How the film has the baby hurt, injure, and kill folks (and the exorcism at the end) with Claydon's face emerging sometimes to remind us he's responsible for this disastrous storyline concept, has to be seen to be believed. Sasdy was stuck with the unenviable task of convincing us that the baby, a cute little boy with a sweet smile, would push his nanny into a lake where she bangs her head against a rock, scratch faces with his finely-trimmed finger nails, toss a room into a chaotic mess, hang his daddy by a rope in the front yard, drop a rat in his parents' maid's tea, and stab mommy with a knife while beating open her bedroom door even as she tries to shut it. Entrusting Sasdy (or anybody) to get us to believe that the cute baby would lop Pleasence's head off with a spade in two swings and drag Bates to a manhole isn't exactly accomplished here. But I have no doubt that many viewers who grew up with this have fond late night memories of The Devil Within Her (1975). I admittedly watched in sheer bewilderment at how such good actors and a solid director somehow got pulled into such a project. This damned trashfire has something like four different titles (on Wikipedia, the film is called "I Don't Want to Be Born" while on the IMDb, it's called "Sharon's Baby"!) with an opening sequence where Pleasence is in the delivery room under the "hot light" as Collins writhes as if she's about to have an orgasm. Even Caroline Munro is stuck with a role as a stripper and friend to Collins, given next to nothing to do except try and keep her friend from having a nervous breakdown. Pleasence continues to run tests, draw blood, and look at the results with no signs of physical illness or reason for the baby to ever be homicidal or violent.

Included in the film is a subplot involving a former lover of Collins, played by John Steiner, her ex-employer and possible father of the demon child.

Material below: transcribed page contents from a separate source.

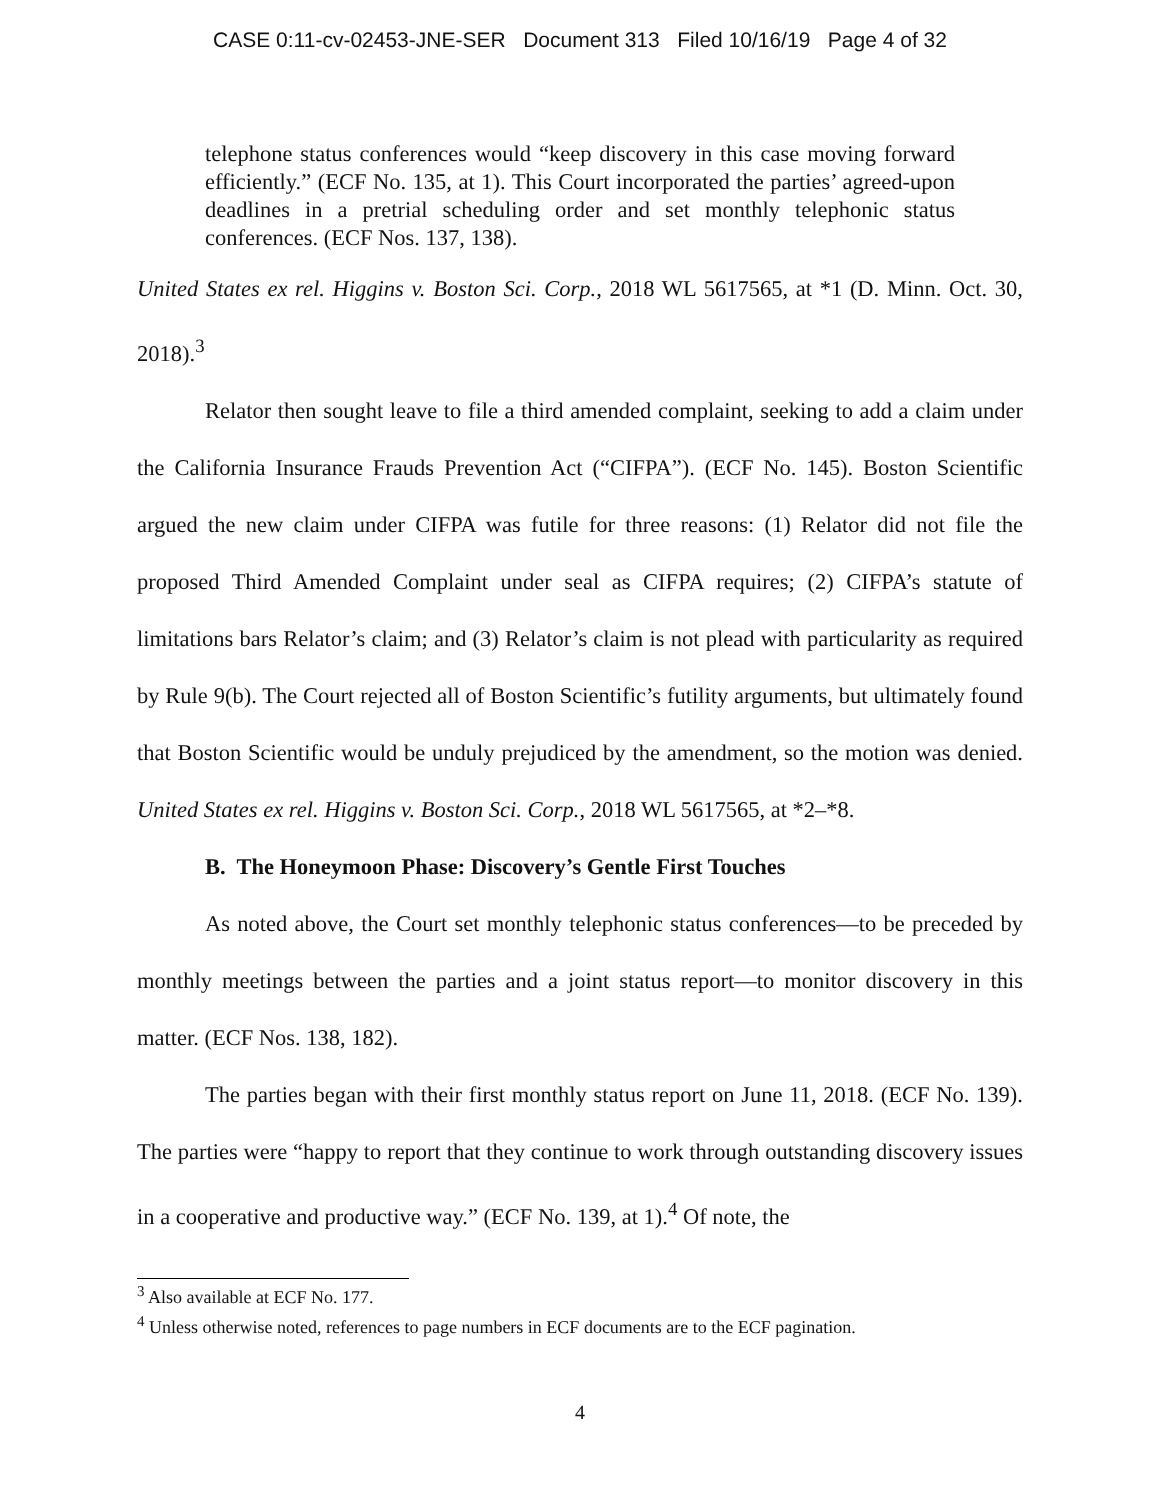CASE 0:11-cv-02453-JNE-SER Document 313 Filed 10/16/19 Page 4 of 32
telephone status conferences would “keep discovery in this case moving forward efficiently.” (ECF No. 135, at 1). This Court incorporated the parties’ agreed-upon deadlines in a pretrial scheduling order and set monthly telephonic status conferences. (ECF Nos. 137, 138).
United States ex rel. Higgins v. Boston Sci. Corp., 2018 WL 5617565, at *1 (D. Minn. Oct. 30, 2018).<sup>3</sup>
Relator then sought leave to file a third amended complaint, seeking to add a claim under the California Insurance Frauds Prevention Act (“CIFPA”). (ECF No. 145). Boston Scientific argued the new claim under CIFPA was futile for three reasons: (1) Relator did not file the proposed Third Amended Complaint under seal as CIFPA requires; (2) CIFPA’s statute of limitations bars Relator’s claim; and (3) Relator’s claim is not plead with particularity as required by Rule 9(b). The Court rejected all of Boston Scientific’s futility arguments, but ultimately found that Boston Scientific would be unduly prejudiced by the amendment, so the motion was denied. United States ex rel. Higgins v. Boston Sci. Corp., 2018 WL 5617565, at *2–*8.
B. The Honeymoon Phase: Discovery’s Gentle First Touches
As noted above, the Court set monthly telephonic status conferences—to be preceded by monthly meetings between the parties and a joint status report—to monitor discovery in this matter. (ECF Nos. 138, 182).
The parties began with their first monthly status report on June 11, 2018. (ECF No. 139). The parties were “happy to report that they continue to work through outstanding discovery issues in a cooperative and productive way.” (ECF No. 139, at 1).<sup>4</sup> Of note, the
<sup>3</sup> Also available at ECF No. 177.
<sup>4</sup> Unless otherwise noted, references to page numbers in ECF documents are to the ECF pagination.
4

And to make sure we know without a shadow of a doubt that this was "inspired" by "The Exorcist" (1974), "The Devil Within Her" has Atkins with book of exorcism in hand taking on the evil possessing the baby. The film, to make sure to hammer home that Claydon is the mastermind behind the evil causing the baby to kill, has him gradually worsening while dancing girls at Steiner's popular strip club continue to romp around him! Only that one scene, a flashback told by Collins to Munro, establishes Claydon as evil besides his face often replacing the baby when folks are about to die. When he's back at Steiner's club he seems like a normal guy used for acts because of his smaller height. 

The film's title would have you believe that the possession is caused by Satan or some demon. That it is Claydon, with his face very much populating the film plentifully, definitely adds to the film's notoriety. I couldn't take any of the attacks seriously, and Claydon's face along with the cute baby before and after the hilariously staged murders doesn't do the film any favors. Sasdy throws some stripper tits in there for titillation and a shocker ending with the possessed baby wiping out most of the principles. I did shout in my head at the screen at the very end as Atkins exorcises the baby and as a result the boy is all smiles and happy...after everyone is already DEAD!!!! Why couldn't Atkins have exorcised the child before the evil killed like five people?! 1/5

*To further add details of this film, the nanny is found being drowned in a baby bath dish when Collins and Bates return home from a night out. When asked why she was bathing the baby so late, the nanny mentions how the child has "filthed" the crib. Sasdy just couldn't find ways to shoot the baby holding the nanny in his bath water so the editing fails to convince us. Sasdy was stuck with lots of quick edits and camera workarounds that just couldn't accomplish anything but cause unintentional laughter.

**Steiner visits the baby at Collins' request to see if he can find any resemblance and the baby subsequently socks him in the face!

***A question I had as the police arrive at the home of the baby is who will be arrested? Atkins is there with the baby when they arrive so how is she to tell them that the responsible party for the murders is evil now exorcised?